* [Description of the task] Each line below must be printed exactly as it stands.

* [Data extracts]
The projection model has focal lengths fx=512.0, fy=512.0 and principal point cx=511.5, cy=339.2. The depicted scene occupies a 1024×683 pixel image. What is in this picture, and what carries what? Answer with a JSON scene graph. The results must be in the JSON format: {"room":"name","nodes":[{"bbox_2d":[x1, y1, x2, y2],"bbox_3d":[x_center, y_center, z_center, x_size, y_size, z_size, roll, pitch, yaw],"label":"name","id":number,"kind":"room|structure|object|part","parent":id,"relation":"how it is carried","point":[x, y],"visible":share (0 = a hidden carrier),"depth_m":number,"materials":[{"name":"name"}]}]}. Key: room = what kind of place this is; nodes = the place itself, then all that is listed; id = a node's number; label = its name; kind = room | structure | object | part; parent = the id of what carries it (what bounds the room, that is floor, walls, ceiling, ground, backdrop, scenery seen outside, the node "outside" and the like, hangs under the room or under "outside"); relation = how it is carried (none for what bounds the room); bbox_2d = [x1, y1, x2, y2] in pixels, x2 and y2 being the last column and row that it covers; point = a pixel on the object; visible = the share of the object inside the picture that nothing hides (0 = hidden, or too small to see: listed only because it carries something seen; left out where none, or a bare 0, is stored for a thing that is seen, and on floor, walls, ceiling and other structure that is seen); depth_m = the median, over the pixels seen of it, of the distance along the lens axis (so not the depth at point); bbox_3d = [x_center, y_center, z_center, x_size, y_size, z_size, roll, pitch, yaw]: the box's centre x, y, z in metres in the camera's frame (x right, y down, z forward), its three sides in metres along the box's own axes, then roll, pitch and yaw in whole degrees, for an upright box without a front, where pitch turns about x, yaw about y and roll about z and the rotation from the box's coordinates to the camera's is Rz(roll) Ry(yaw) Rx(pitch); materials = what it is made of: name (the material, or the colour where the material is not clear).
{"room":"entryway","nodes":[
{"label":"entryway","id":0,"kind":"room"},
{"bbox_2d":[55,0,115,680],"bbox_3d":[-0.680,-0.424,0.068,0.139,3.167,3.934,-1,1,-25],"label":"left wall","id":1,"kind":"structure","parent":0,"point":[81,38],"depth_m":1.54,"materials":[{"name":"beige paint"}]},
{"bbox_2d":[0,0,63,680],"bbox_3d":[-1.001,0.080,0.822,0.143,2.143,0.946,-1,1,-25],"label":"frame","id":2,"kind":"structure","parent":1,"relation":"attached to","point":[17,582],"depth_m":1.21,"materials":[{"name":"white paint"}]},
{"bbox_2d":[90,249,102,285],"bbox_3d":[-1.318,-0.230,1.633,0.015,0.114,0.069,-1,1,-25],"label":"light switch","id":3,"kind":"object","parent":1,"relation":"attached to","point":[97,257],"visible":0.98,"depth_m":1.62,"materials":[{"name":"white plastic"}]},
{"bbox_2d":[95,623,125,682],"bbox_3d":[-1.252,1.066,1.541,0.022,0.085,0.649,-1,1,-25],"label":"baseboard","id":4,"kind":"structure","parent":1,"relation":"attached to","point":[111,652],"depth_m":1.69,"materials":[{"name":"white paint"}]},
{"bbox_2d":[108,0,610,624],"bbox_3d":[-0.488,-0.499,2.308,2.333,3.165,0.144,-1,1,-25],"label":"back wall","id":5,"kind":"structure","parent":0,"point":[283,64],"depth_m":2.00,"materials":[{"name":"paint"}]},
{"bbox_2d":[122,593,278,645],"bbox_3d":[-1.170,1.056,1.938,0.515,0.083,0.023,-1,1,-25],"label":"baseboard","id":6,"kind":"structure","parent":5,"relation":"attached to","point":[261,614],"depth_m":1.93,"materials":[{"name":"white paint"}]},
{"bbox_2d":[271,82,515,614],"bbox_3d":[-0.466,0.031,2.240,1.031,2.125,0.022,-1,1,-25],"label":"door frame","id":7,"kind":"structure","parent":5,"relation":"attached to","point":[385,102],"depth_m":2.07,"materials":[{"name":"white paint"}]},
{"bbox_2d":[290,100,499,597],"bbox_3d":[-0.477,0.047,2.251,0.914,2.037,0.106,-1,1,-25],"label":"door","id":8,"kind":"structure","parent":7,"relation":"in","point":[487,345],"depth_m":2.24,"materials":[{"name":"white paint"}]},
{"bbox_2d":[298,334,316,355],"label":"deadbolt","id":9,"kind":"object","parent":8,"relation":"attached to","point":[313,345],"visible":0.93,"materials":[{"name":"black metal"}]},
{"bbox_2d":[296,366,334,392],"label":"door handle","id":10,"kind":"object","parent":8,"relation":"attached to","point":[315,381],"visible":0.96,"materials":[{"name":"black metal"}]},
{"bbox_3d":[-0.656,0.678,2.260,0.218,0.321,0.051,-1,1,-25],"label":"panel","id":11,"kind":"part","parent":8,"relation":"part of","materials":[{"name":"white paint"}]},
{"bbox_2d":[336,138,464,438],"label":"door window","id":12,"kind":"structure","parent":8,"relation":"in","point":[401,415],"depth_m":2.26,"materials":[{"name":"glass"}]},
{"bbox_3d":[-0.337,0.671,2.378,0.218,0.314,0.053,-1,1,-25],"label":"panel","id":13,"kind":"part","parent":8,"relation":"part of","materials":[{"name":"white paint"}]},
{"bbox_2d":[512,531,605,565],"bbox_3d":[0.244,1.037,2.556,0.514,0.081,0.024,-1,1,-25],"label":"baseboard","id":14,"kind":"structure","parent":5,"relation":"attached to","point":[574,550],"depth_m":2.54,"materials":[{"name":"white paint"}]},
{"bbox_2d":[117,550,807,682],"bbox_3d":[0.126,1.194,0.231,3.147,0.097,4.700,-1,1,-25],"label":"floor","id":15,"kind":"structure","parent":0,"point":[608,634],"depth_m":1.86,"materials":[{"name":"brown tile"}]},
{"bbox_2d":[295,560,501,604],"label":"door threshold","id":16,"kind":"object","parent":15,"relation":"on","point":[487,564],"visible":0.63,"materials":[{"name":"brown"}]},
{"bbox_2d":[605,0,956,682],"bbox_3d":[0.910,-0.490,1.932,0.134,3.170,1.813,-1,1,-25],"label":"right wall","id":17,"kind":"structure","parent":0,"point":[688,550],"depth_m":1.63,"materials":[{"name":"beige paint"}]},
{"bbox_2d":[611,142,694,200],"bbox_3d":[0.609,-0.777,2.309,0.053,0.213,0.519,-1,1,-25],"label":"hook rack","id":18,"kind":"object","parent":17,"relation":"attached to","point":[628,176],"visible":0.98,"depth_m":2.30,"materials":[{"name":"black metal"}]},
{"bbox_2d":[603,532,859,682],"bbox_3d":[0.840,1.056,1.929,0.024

* [Answer below]
The projection model has focal lengths fx=512.0, fy=512.0 and principal point cx=511.5, cy=339.2. The depicted scene occupies a 1024×683 pixel image. What is in this picture, and what carries what? Answer with a JSON scene graph. The results must be in the JSON format: {"room":"name","nodes":[{"bbox_2d":[x1, y1, x2, y2],"bbox_3d":[x_center, y_center, z_center, x_size, y_size, z_size, roll, pitch, yaw],"label":"name","id":number,"kind":"room|structure|object|part","parent":id,"relation":"how it is carried","point":[x, y],"visible":share (0 = a hidden carrier),"depth_m":number,"materials":[{"name":"name"}]}]}. Key: room = what kind of place this is; nodes = the place itself, then all that is listed; id = a node's number; label = its name; kind = room | structure | object | part; parent = the id of what carries it (what bounds the room, that is floor, walls, ceiling, ground, backdrop, scenery seen outside, the node "outside" and the like, hangs under the room or under "outside"); relation = how it is carried (none for what bounds the room); bbox_2d = [x1, y1, x2, y2] in pixels, x2 and y2 being the last column and row that it covers; point = a pixel on the object; visible = the share of the object inside the picture that nothing hides (0 = hidden, or too small to see: listed only because it carries something seen; left out where none, or a bare 0, is stored for a thing that is seen, and on floor, walls, ceiling and other structure that is seen); depth_m = the median, over the pixels seen of it, of the distance along the lens axis (so not the depth at point); bbox_3d = [x_center, y_center, z_center, x_size, y_size, z_size, roll, pitch, yaw]: the box's centre x, y, z in metres in the camera's frame (x right, y down, z forward), its three sides in metres along the box's own axes, then roll, pitch and yaw in whole degrees, for an upright box without a front, where pitch turns about x, yaw about y and roll about z and the rotation from the box's coordinates to the camera's is Rz(roll) Ry(yaw) Rx(pitch); materials = what it is made of: name (the material, or the colour where the material is not clear).
{"room":"entryway","nodes":[
{"label":"entryway","id":0,"kind":"room"},
{"bbox_2d":[55,0,115,680],"bbox_3d":[-0.680,-0.424,0.068,0.139,3.167,3.934,-1,1,-25],"label":"left wall","id":1,"kind":"structure","parent":0,"point":[81,38],"depth_m":1.54,"materials":[{"name":"beige paint"}]},
{"bbox_2d":[0,0,63,680],"bbox_3d":[-1.001,0.080,0.822,0.143,2.143,0.946,-1,1,-25],"label":"frame","id":2,"kind":"structure","parent":1,"relation":"attached to","point":[17,582],"depth_m":1.21,"materials":[{"name":"white paint"}]},
{"bbox_2d":[90,249,102,285],"bbox_3d":[-1.318,-0.230,1.633,0.015,0.114,0.069,-1,1,-25],"label":"light switch","id":3,"kind":"object","parent":1,"relation":"attached to","point":[97,257],"visible":0.98,"depth_m":1.62,"materials":[{"name":"white plastic"}]},
{"bbox_2d":[95,623,125,682],"bbox_3d":[-1.252,1.066,1.541,0.022,0.085,0.649,-1,1,-25],"label":"baseboard","id":4,"kind":"structure","parent":1,"relation":"attached to","point":[111,652],"depth_m":1.69,"materials":[{"name":"white paint"}]},
{"bbox_2d":[108,0,610,624],"bbox_3d":[-0.488,-0.499,2.308,2.333,3.165,0.144,-1,1,-25],"label":"back wall","id":5,"kind":"structure","parent":0,"point":[283,64],"depth_m":2.00,"materials":[{"name":"paint"}]},
{"bbox_2d":[122,593,278,645],"bbox_3d":[-1.170,1.056,1.938,0.515,0.083,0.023,-1,1,-25],"label":"baseboard","id":6,"kind":"structure","parent":5,"relation":"attached to","point":[261,614],"depth_m":1.93,"materials":[{"name":"white paint"}]},
{"bbox_2d":[271,82,515,614],"bbox_3d":[-0.466,0.031,2.240,1.031,2.125,0.022,-1,1,-25],"label":"door frame","id":7,"kind":"structure","parent":5,"relation":"attached to","point":[385,102],"depth_m":2.07,"materials":[{"name":"white paint"}]},
{"bbox_2d":[290,100,499,597],"bbox_3d":[-0.477,0.047,2.251,0.914,2.037,0.106,-1,1,-25],"label":"door","id":8,"kind":"structure","parent":7,"relation":"in","point":[487,345],"depth_m":2.24,"materials":[{"name":"white paint"}]},
{"bbox_2d":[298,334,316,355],"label":"deadbolt","id":9,"kind":"object","parent":8,"relation":"attached to","point":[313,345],"visible":0.93,"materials":[{"name":"black metal"}]},
{"bbox_2d":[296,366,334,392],"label":"door handle","id":10,"kind":"object","parent":8,"relation":"attached to","point":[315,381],"visible":0.96,"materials":[{"name":"black metal"}]},
{"bbox_3d":[-0.656,0.678,2.260,0.218,0.321,0.051,-1,1,-25],"label":"panel","id":11,"kind":"part","parent":8,"relation":"part of","materials":[{"name":"white paint"}]},
{"bbox_2d":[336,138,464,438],"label":"door window","id":12,"kind":"structure","parent":8,"relation":"in","point":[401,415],"depth_m":2.26,"materials":[{"name":"glass"}]},
{"bbox_3d":[-0.337,0.671,2.378,0.218,0.314,0.053,-1,1,-25],"label":"panel","id":13,"kind":"part","parent":8,"relation":"part of","materials":[{"name":"white paint"}]},
{"bbox_2d":[512,531,605,565],"bbox_3d":[0.244,1.037,2.556,0.514,0.081,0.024,-1,1,-25],"label":"baseboard","id":14,"kind":"structure","parent":5,"relation":"attached to","point":[574,550],"depth_m":2.54,"materials":[{"name":"white paint"}]},
{"bbox_2d":[117,550,807,682],"bbox_3d":[0.126,1.194,0.231,3.147,0.097,4.700,-1,1,-25],"label":"floor","id":15,"kind":"structure","parent":0,"point":[608,634],"depth_m":1.86,"materials":[{"name":"brown tile"}]},
{"bbox_2d":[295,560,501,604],"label":"door threshold","id":16,"kind":"object","parent":15,"relation":"on","point":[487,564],"visible":0.63,"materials":[{"name":"brown"}]},
{"bbox_2d":[605,0,956,682],"bbox_3d":[0.910,-0.490,1.932,0.134,3.170,1.813,-1,1,-25],"label":"right wall","id":17,"kind":"structure","parent":0,"point":[688,550],"depth_m":1.63,"materials":[{"name":"beige paint"}]},
{"bbox_2d":[611,142,694,200],"bbox_3d":[0.609,-0.777,2.309,0.053,0.213,0.519,-1,1,-25],"label":"hook rack","id":18,"kind":"object","parent":17,"relation":"attached to","point":[628,176],"visible":0.98,"depth_m":2.30,"materials":[{"name":"black metal"}]},
{"bbox_2d":[603,532,859,682],"bbox_3d":[0.840,1.056,1.929,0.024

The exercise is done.